Of course the forms in which chivalry was expressed were indeed impressively colorful and could take on a superficial playfulness of speech, action, or attire; and in their bright hues and utter quaintness, chivalric displays have proved continuing attractions to modern audiences for whom the contemporary world may seem a bit drab and tirelessly pragmatic. Much publication about medieval chivalry seems intended to meet this need, which is likely felt by many a writer or picture-book compiler, as it is certainly felt by the filmmakers. In all such presentations, chivalry intrudes few questions into the minds of consumers of print, film, or video game, nor does it raise problems for analysis that could engage scholarship. If brave men in shining armor fought evil, if muscular men protected the weak and unfailingly honored all females, if they humbly practiced the piety taught to them, then surely all was well.

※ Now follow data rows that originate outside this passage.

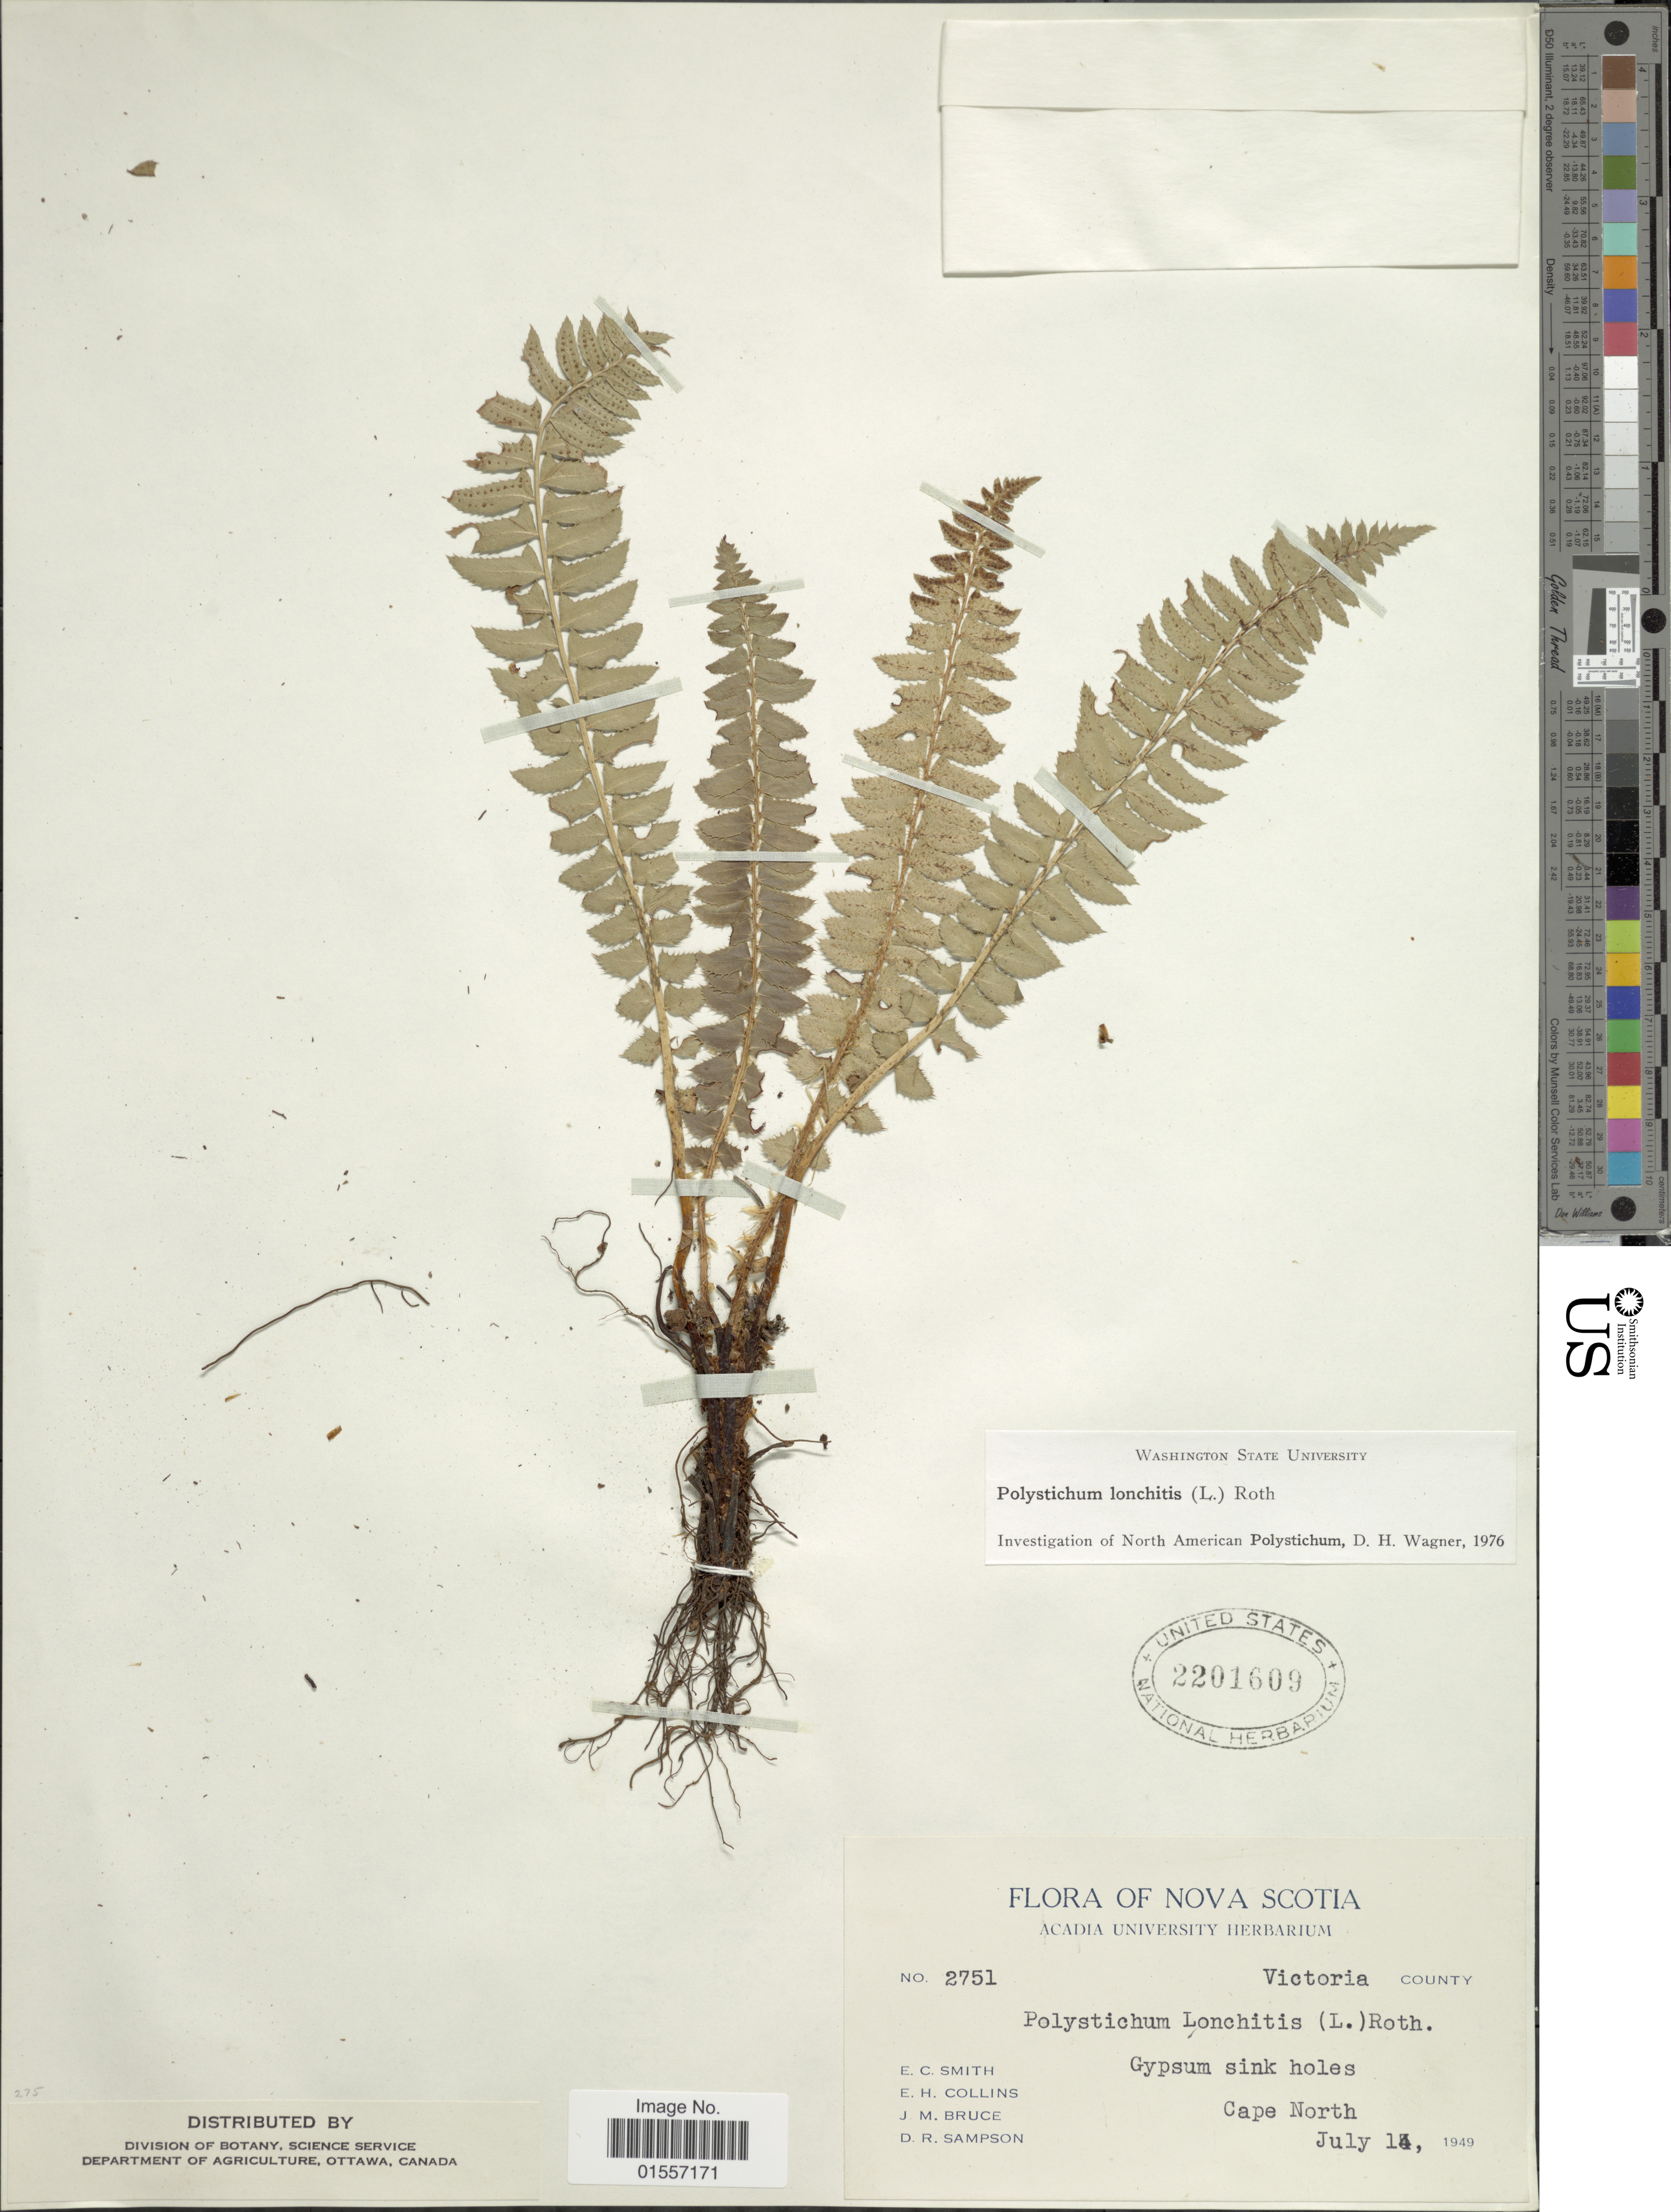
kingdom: Plantae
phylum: Tracheophyta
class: Polypodiopsida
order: Polypodiales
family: Dryopteridaceae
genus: Polystichum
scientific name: Polystichum lonchitis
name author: (Roth) L.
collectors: E. Smith, E. Collins, J. Bruce & D. Sampson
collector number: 2751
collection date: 1949-07-14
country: Canada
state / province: Nova Scotia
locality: Victoria County, Gypsum sink holes, Cape North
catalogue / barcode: US 2201609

The medieval evidence we have examined, likely to have caused surprise by its abundance no less than its themes, presents a much more complex and vastly more interesting chivalric world – one that, however colorful, was built not simply on easy agreement but on conflicts, contradictions, and paradoxes. In studying these complexities, we learn about real people, about multiple sets of ideals in dialogue and often in contention, and about the role of governing institutions with power emerging to match their claims.